Les amateurs de statistiques avancées ne sont pas friands du travail d’Edmundson. Par exemple, au cours de la campagne 2019-2020, sa seule en Caroline, son équipe a obtenu à peine 50,74 % des tentatives de tir (indice Corsi) lorsqu’il était sur la glace à cinq contre cinq, et seulement 48,32 % des chances de marquer, selon le site NaturalStatTrick. Ces valeurs lui auraient conféré le dernier rang chez les défenseurs réguliers du Canadien dans les deux catégories.

Mais il serait obtus de se limiter à cette analyse. D’une part, ces chiffres sont quasi identiques (même un peu supérieurs) à ceux compilés par Ben Chiarot à sa dernière saison à Winnipeg ; celui-ci a toutefois considérablement amélioré ses performances à Montréal, où il a été appelé à s’impliquer davantage en attaque. Edmundson présente d’ailleurs essentiellement le même profil que Chiarot lorsqu’il s’est joint au Canadien l’été dernier : un cinquième défenseur qui applique des mises en échec, bloque des tirs, avale les minutes en infériorité numérique et joue quelque 18 minutes et demie par rencontre.

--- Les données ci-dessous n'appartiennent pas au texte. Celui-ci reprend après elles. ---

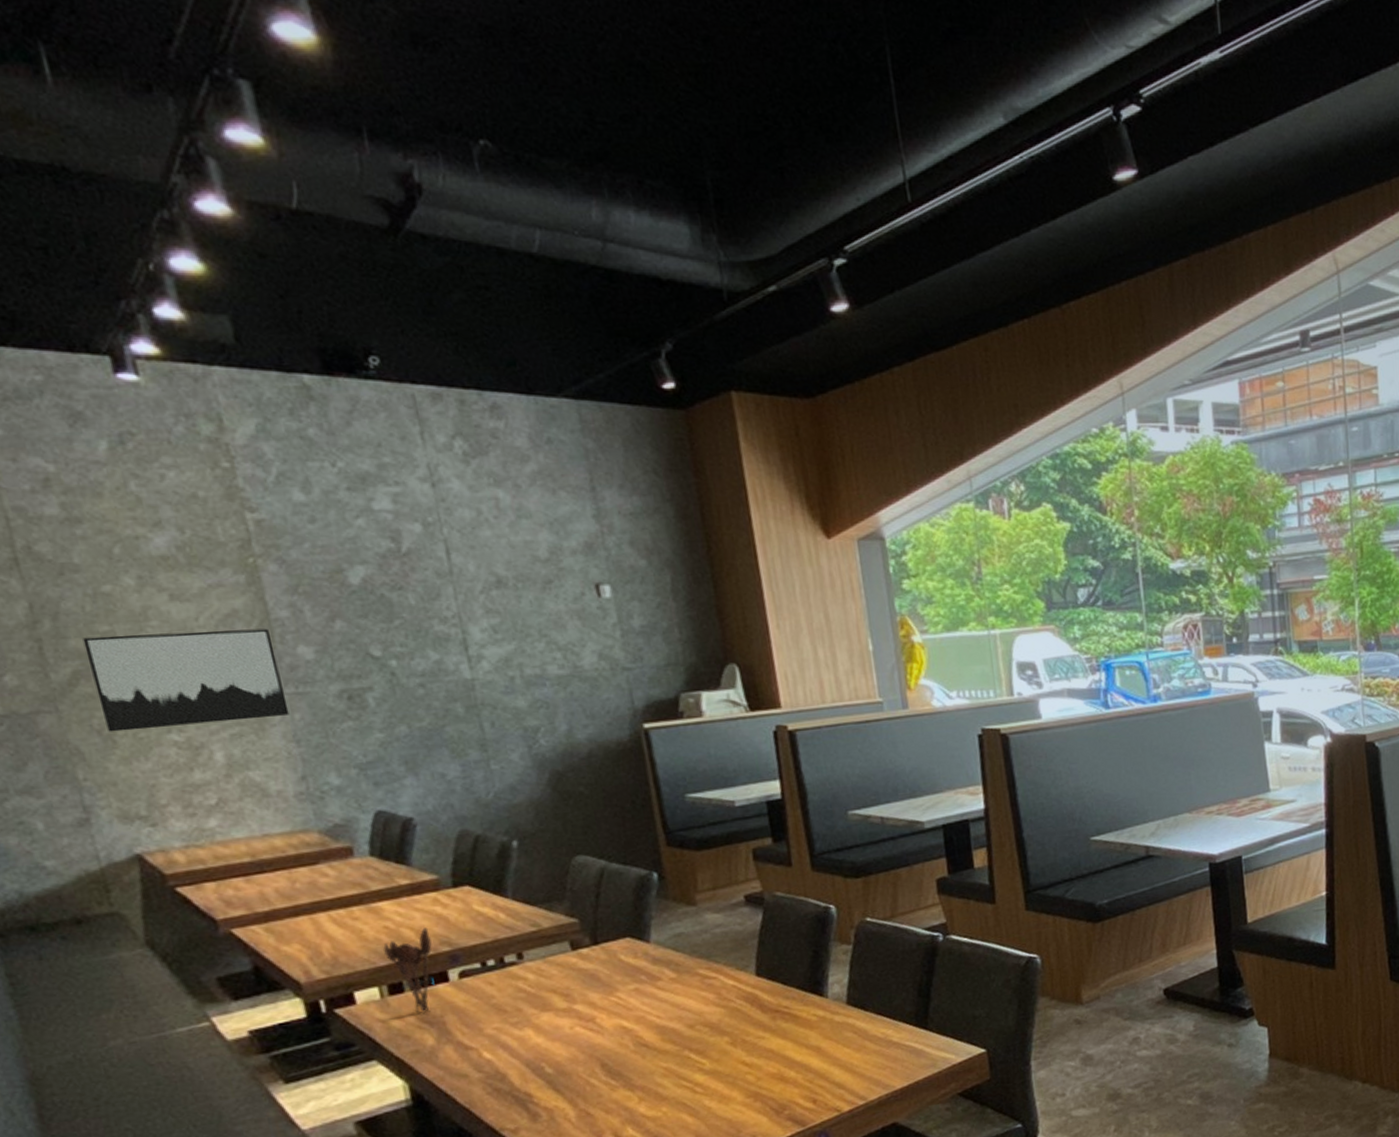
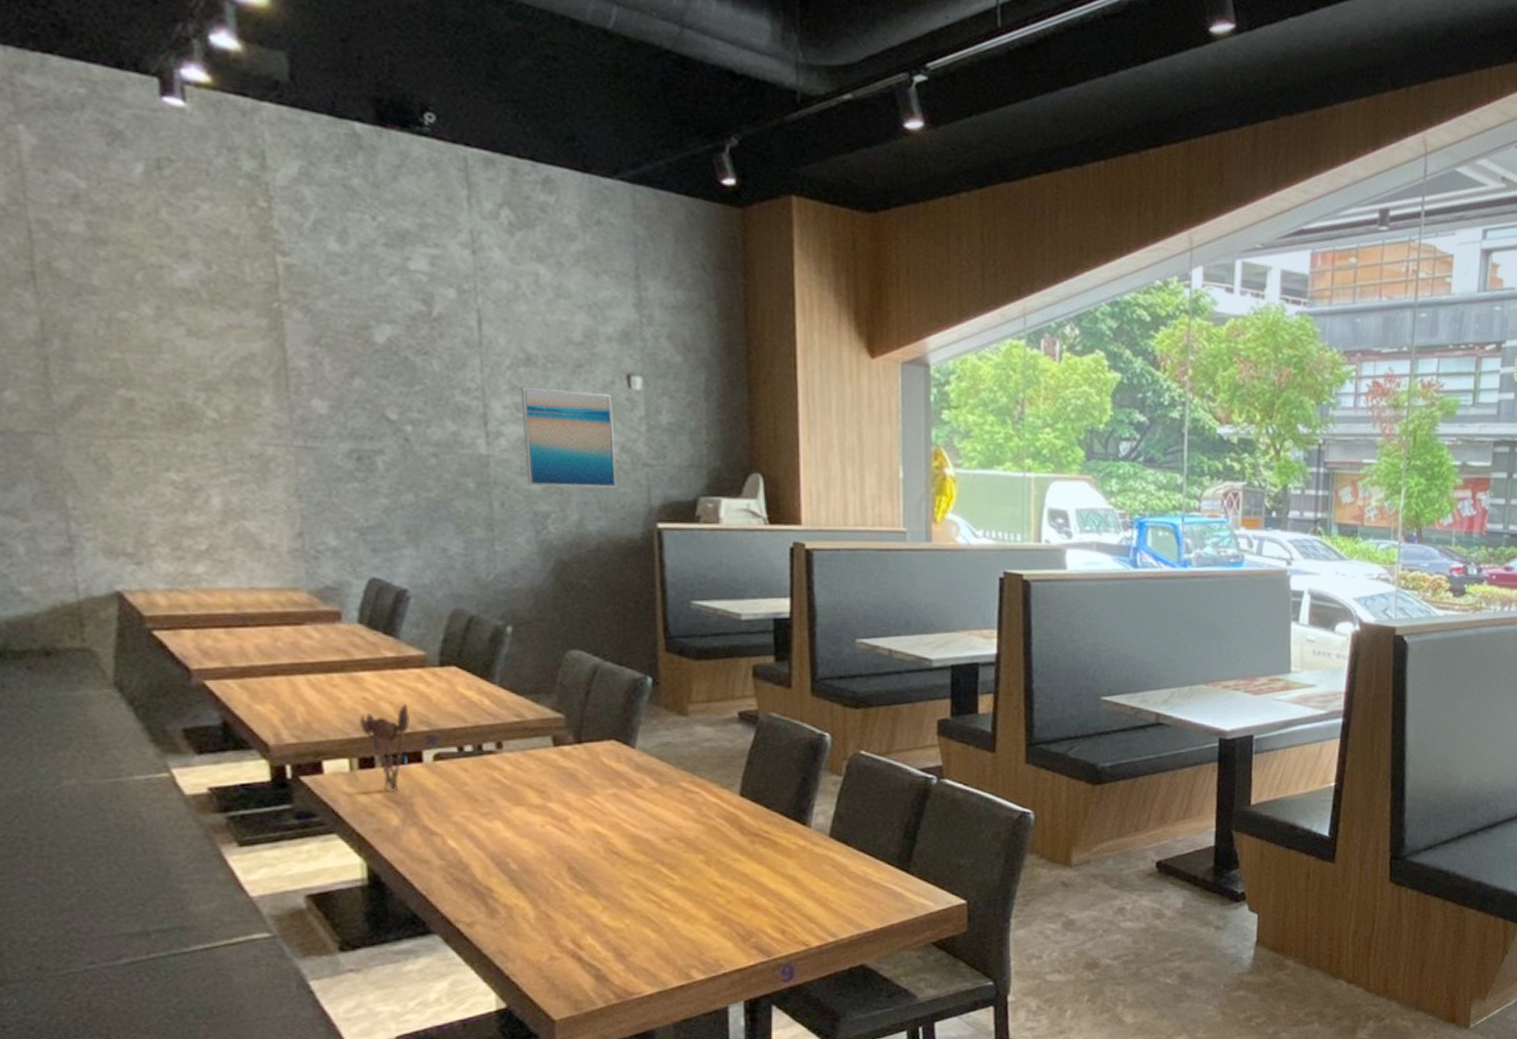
wall art: present [82,628,290,732] -> none [91,362,295,468]
wall art: none [495,605,600,704] -> present [520,386,617,489]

Et comme Chiarot, Edmundson remplissait ce rôle au sein de l’une des meilleures brigades du circuit. Les Hurricanes ont conclu la saison 2019-2020 au 2e rang pour les tirs au but accordés par match, au 3e rang pour le nombre de chances de marquer concédées à cinq contre cinq et au 4e rang pour l’efficacité en infériorité numérique.

Sur papier, son profil cadre avec les goûts de Bergevin et plairait sans doute à Claude Julien, quoiqu’en Caroline, on fronçait parfois les sourcils devant sa prise de décisions.

Joel Edmundson rejoindrait à Montréal son ancien coéquipier chez les Blues, le gardien Jake Allen, acquis la semaine dernière en retour d’un choix de troisième tour en 2020 (les deux équipes se sont aussi échangé des choix de septième tour). Malgré ces transactions, le Canadien a toujours en poche 11 choix en vue du prochain repêchage, qui aura lieu les 5 et 6 octobre.

Ni Edmundson ni Allen ne changeront radicalement le visage du Tricolore. Mais l’équipe n’est éliminée que depuis trois semaines, et déjà, son directeur général a corrigé, en partie ou en totalité, deux de ses lacunes.

Il en reste encore bien d’autres. Mais à voir son niveau d’activité des derniers jours, Bergevin ne semble pas avoir fini ses emplettes.